(WORK TO BE COMPLETED): Which lines of the records below contain the word "coordinate"? Copy each of them out.

(DATASET RECORDS):
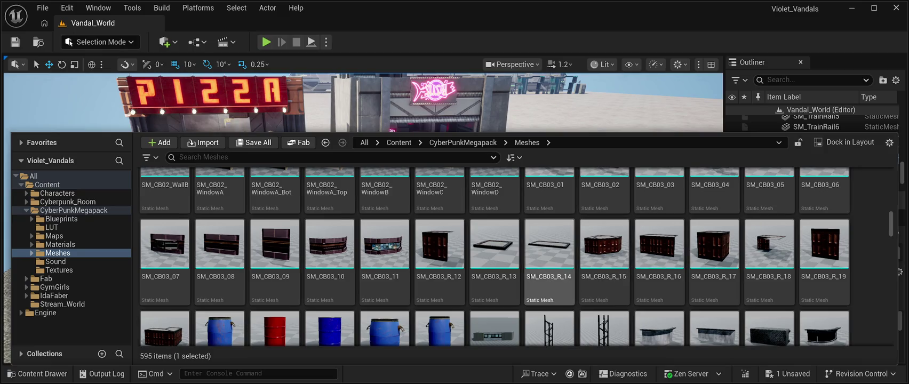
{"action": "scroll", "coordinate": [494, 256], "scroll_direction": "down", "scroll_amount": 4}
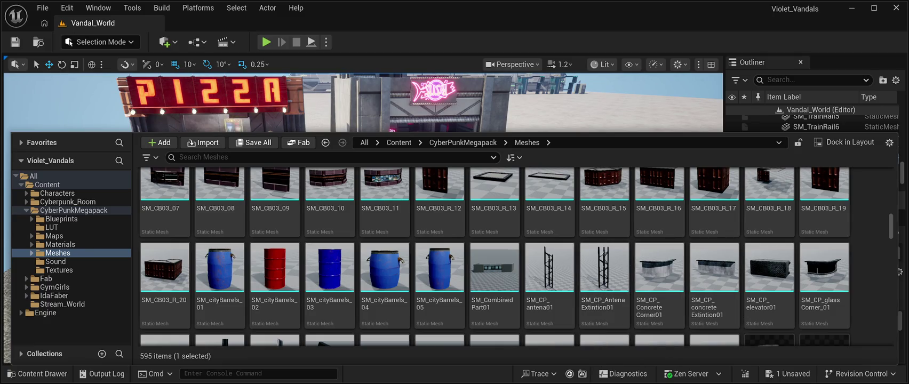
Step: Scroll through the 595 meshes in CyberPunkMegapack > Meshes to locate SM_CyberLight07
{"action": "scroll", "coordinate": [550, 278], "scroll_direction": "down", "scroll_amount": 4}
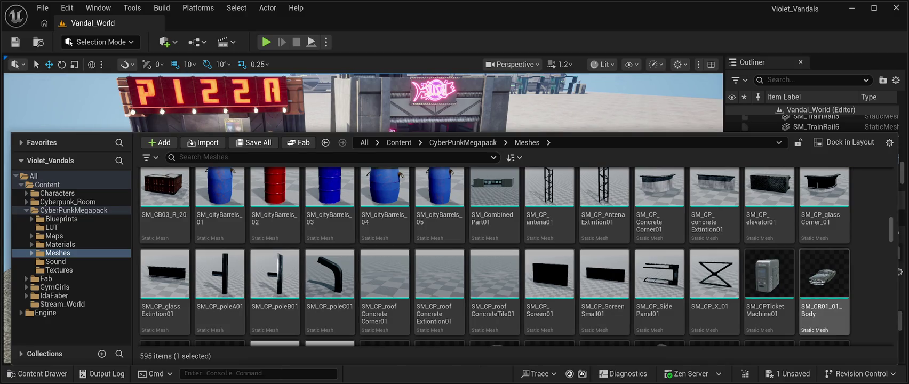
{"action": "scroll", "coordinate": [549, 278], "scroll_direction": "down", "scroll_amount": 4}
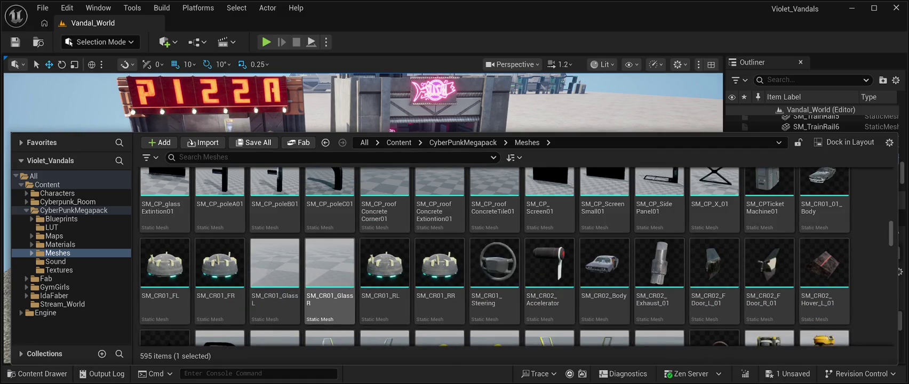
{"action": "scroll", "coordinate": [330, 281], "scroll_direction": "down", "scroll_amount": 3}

==

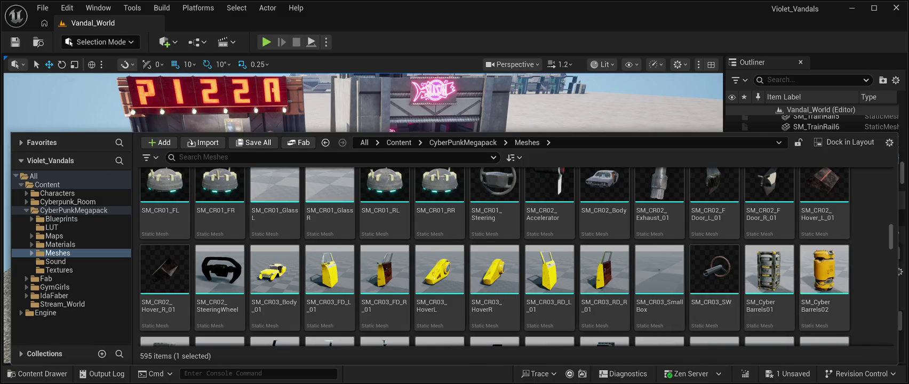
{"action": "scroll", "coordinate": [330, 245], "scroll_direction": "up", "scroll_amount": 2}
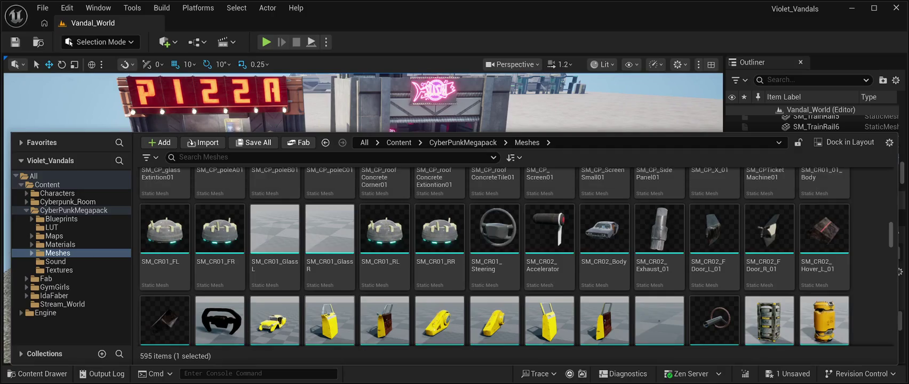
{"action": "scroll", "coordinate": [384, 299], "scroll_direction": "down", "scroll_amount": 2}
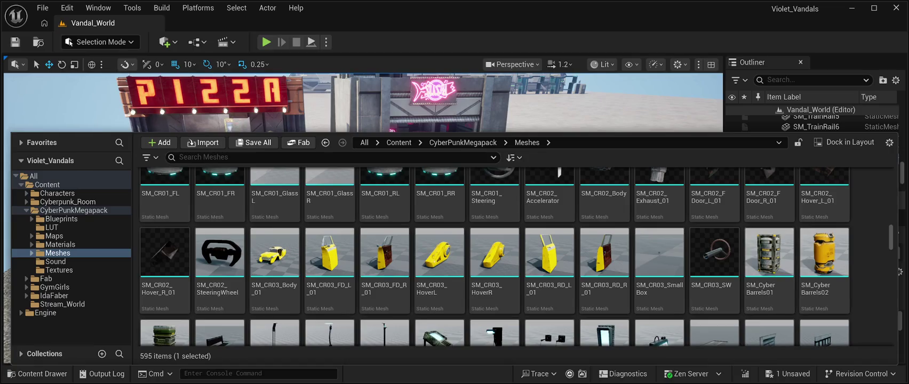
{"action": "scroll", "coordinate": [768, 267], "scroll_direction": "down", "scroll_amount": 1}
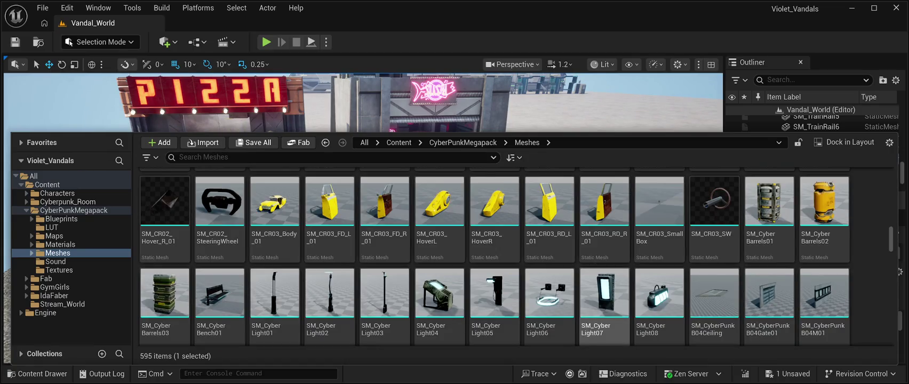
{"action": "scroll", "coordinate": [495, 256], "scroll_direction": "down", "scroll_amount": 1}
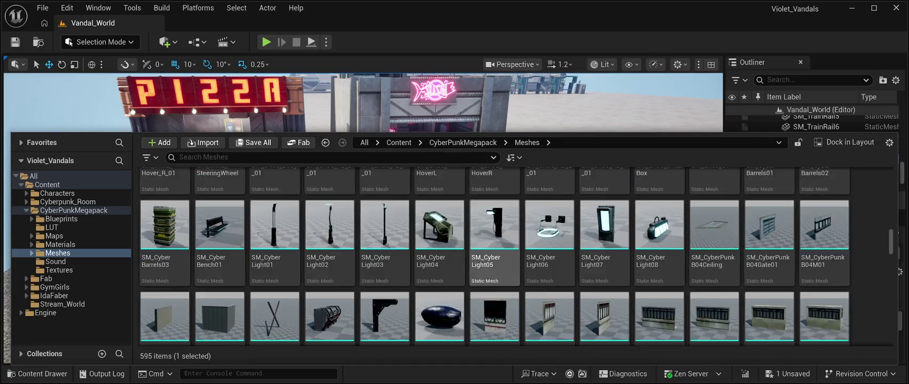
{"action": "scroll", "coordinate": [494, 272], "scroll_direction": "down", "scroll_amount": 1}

(SOLUTION BELOW):
{"action": "scroll", "coordinate": [494, 256], "scroll_direction": "down", "scroll_amount": 4}
{"action": "scroll", "coordinate": [550, 278], "scroll_direction": "down", "scroll_amount": 4}
{"action": "scroll", "coordinate": [549, 278], "scroll_direction": "down", "scroll_amount": 4}
{"action": "scroll", "coordinate": [330, 281], "scroll_direction": "down", "scroll_amount": 3}
{"action": "scroll", "coordinate": [330, 245], "scroll_direction": "up", "scroll_amount": 2}
{"action": "scroll", "coordinate": [384, 299], "scroll_direction": "down", "scroll_amount": 2}
{"action": "scroll", "coordinate": [768, 267], "scroll_direction": "down", "scroll_amount": 1}
{"action": "scroll", "coordinate": [495, 256], "scroll_direction": "down", "scroll_amount": 1}
{"action": "scroll", "coordinate": [494, 272], "scroll_direction": "down", "scroll_amount": 1}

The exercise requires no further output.